Friday, Jan. 21, 1966
A Bigger Opposition
After two decades of domination, Italy's Christian Democrats at last seem likely to face a responsible and united opposition. In Naples, 700 delegates of the Social Democratic Party voted to merge with the Socialists of Pietro Nenni, with whom they split in 1947.
The Social Democrats, then headed by Giuseppe Saragat, broke with Nenni because he refused to sever his wartime alliance with Italy's Communists. Leading his party into coalition with the
Christian Democrats, Saragat backed NATO, reconverted to Catholicism in
1962 after the death of his wife, and two years later was elected President of the Republic.
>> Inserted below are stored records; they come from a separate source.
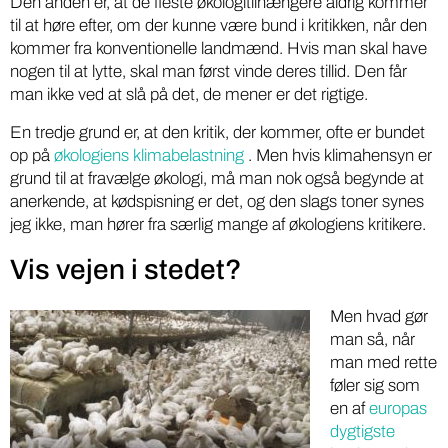
Den anden er, at de fleste økologitilhængere aldrig kommer
til at høre efter, om der kunne være bund i kritikken, når den
kommer fra konventionelle landmænd. Hvis man skal have
nogen til at lytte, skal man først vinde deres tillid. Den får
man ikke ved at slå på det, de mener er det rigtige.
En tredje grund er, at den kritik, der kommer, ofte er bundet
op på
økologiens klimabelastning
. Men hvis klimahensyn er
grund til at fravælge økologi, må man nok også begynde at
anerkende, at kødspisning er det, og den slags toner synes
jeg ikke, man hører fra særlig mange af økologiens kritikere.
Vis vejen i stedet?
Men hvad gør
man så, når
man med rette
føler sig som
en af
europas
dygtigste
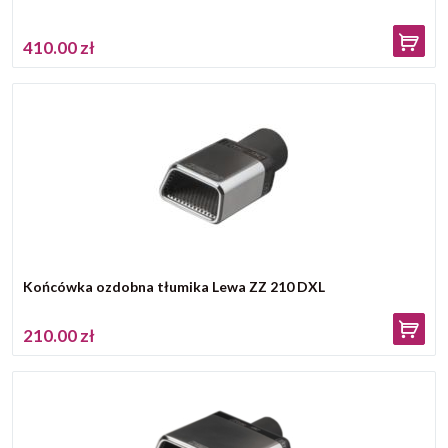
410.00 zł
Końcówka ozdobna tłumika Lewa ZZ 210 DXL
210.00 zł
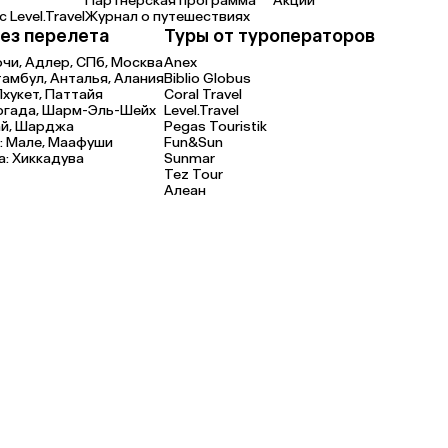
Партнерская программа
Акции
 Level.Travel
Журнал о путешествиях
ез перелета
Туры от туроператоров
очи,
Адлер,
СПб,
Москва
Anex
тамбул,
Анталья,
Алания
Biblio Globus
Пхукет,
Паттайя
Coral Travel
ргада,
Шарм-Эль-Шейх
Level.Travel
й,
Шарджа
Pegas Touristik
:
Мале,
Маафуши
Fun&Sun
а:
Хиккадува
Sunmar
Tez Tour
Алеан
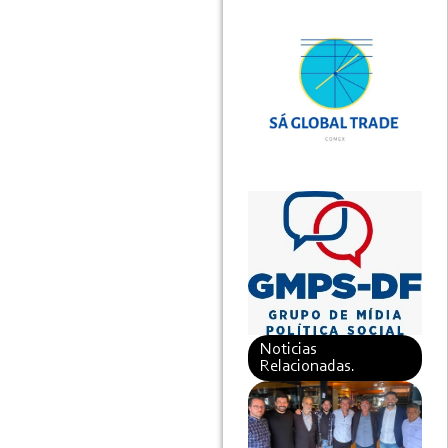
Noticias
Relacionadas.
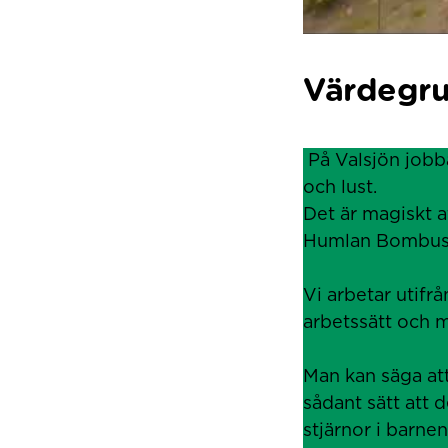
Värdegru
På Valsjön jobb
och lust.
Det är magiskt 
Humlan Bombus
Vi arbetar utif
arbetssätt och 
Man kan säga at
sådant sätt att 
stjärnor i barne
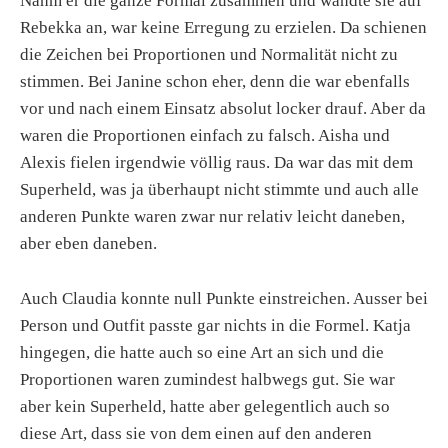
Nahm er die ganze Formal zusammen und wandte sie auf
Rebekka an, war keine Erregung zu erzielen. Da schienen
die Zeichen bei Proportionen und Normalität nicht zu
stimmen. Bei Janine schon eher, denn die war ebenfalls
vor und nach einem Einsatz absolut locker drauf. Aber da
waren die Proportionen einfach zu falsch. Aisha und
Alexis fielen irgendwie völlig raus. Da war das mit dem
Superheld, was ja überhaupt nicht stimmte und auch alle
anderen Punkte waren zwar nur relativ leicht daneben,
aber eben daneben.
Auch Claudia konnte null Punkte einstreichen. Ausser bei
Person und Outfit passte gar nichts in die Formel. Katja
hingegen, die hatte auch so eine Art an sich und die
Proportionen waren zumindest halbwegs gut. Sie war
aber kein Superheld, hatte aber gelegentlich auch so
diese Art, dass sie von dem einen auf den anderen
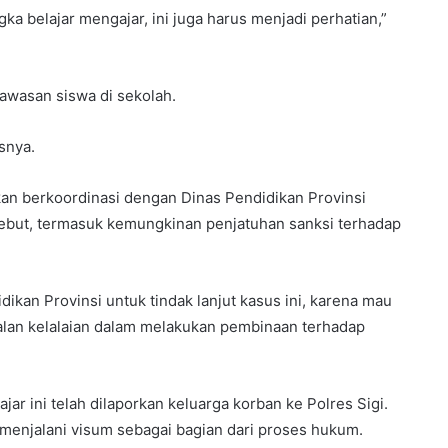
ka belajar mengajar, ini juga harus menjadi perhatian,”
gawasan siswa di sekolah.
snya.
an berkoordinasi dengan Dinas Pendidikan Provinsi
sebut, termasuk kemungkinan penjatuhan sanksi terhadap
ikan Provinsi untuk tindak lanjut kasus ini, karena mau
oalan kelalaian dalam melakukan pembinaan terhadap
r ini telah dilaporkan keluarga korban ke Polres Sigi.
menjalani visum sebagai bagian dari proses hukum.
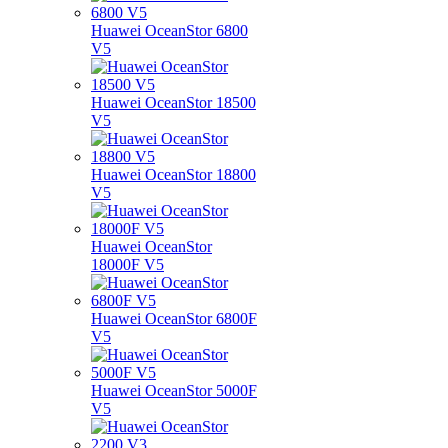
Huawei OceanStor 6800
V5
Huawei OceanStor 18500
V5
Huawei OceanStor 18800
V5
Huawei OceanStor
18000F V5
Huawei OceanStor 6800F
V5
Huawei OceanStor 5000F
V5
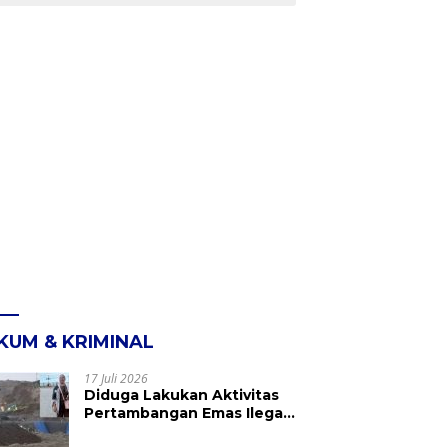
KUM & KRIMINAL
17 Juli 2026
Diduga Lakukan Aktivitas
Pertambangan Emas Ilegal
di Kebun Raya Megawati,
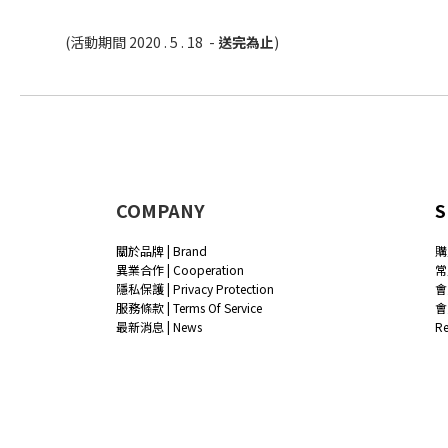
(活動期間 2020 . 5 . 18 -
送完為止
)
COMPANY
S
關於品牌 | Brand
購
異業合作 | Cooperation
常
隱私保護 | Privacy Protection
會
服務條款 | Terms Of Service
會
最新消息 | News
R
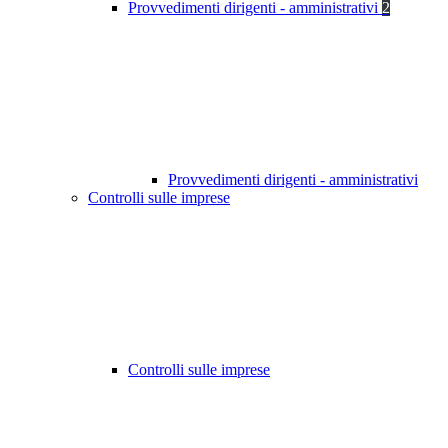
Provvedimenti dirigenti - amministrativi
2
Provvedimenti dirigenti - amministrativi
Controlli sulle imprese
Controlli sulle imprese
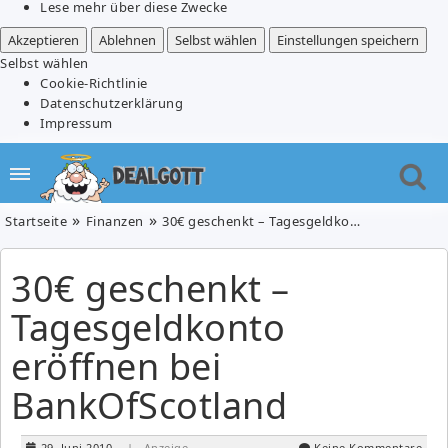
Lese mehr über diese Zwecke
Akzeptieren
Ablehnen
Selbst wählen
Einstellungen speichern
Selbst wählen
Cookie-Richtlinie
Datenschutzerklärung
Impressum
Startseite
Finanzen
30€ geschenkt – Tagesgeldkonto eröffnen bei BankOfScotland
30€ geschenkt –
Tagesgeldkonto
eröffnen bei
BankOfScotland
29. Juni 2010
| Anzeige
Keine Kommentare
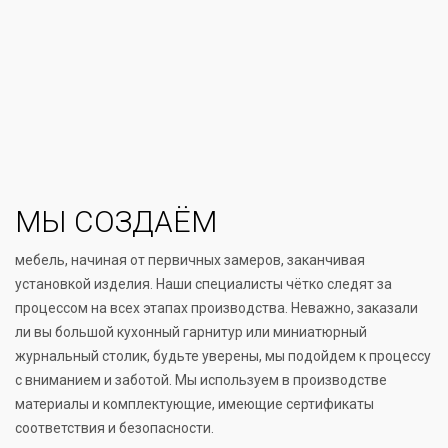
МЫ СОЗДАЁМ
мебель, начиная от первичных замеров, заканчивая
установкой изделия. Наши специалисты чётко следят за
процессом на всех этапах производства. Неважно, заказали
ли вы большой кухонный гарнитур или миниатюрный
журнальный столик, будьте уверены, мы подойдем к процессу
с вниманием и заботой. Мы используем в производстве
материалы и комплектующие, имеющие сертификаты
соответствия и безопасности.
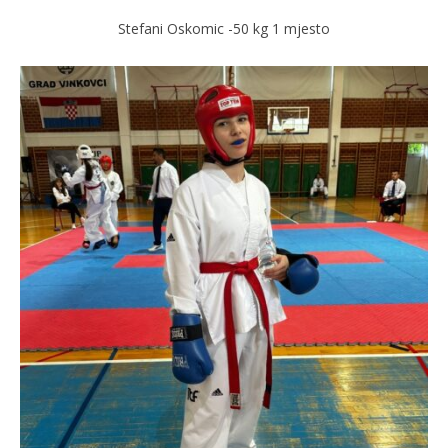
Stefani Oskomic -50 kg 1 mjesto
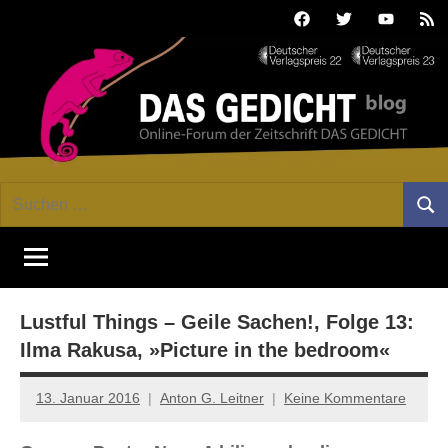
Zum
Facebook
Twitter
Youtube
Fee
Inhalt
springen
DAS
Online-
Suchen
Forum
Such
GEDICHT
nach:
von
DAS
blog
GEDICHT.
Zeitschrift
Lustful Things – Geile Sachen!, Folge 13:
für
Lyrik,
Ilma Rakusa, »Picture in the bedroom«
Essay
und
13. Januar 2016
Anton G. Leitner
Keine Kommentare
Kritik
Nenni has mellowed markedly. He renounced the Communists in 1957 (after Hungary), joined a Christian Democratic coalition in 1963, last summer--though still an agnostic--even attended an audience with Pope Paul VI. At last it dawned on Social Democrats and Socialists alike that the gap between them had all but vanished. With Nenni as head of a combined party, the new Socialists would still be far behind the Christian Democrats in voter strength, if the last elections in April
1963 were any guide. But by appealing more and more to Italy's middle class, the Socialists hope that in the next general elections they can steal bourgeois strength from the Christian Democrats, while still preserving traditional links with the workers--who are becoming pretty bourgeois themselves.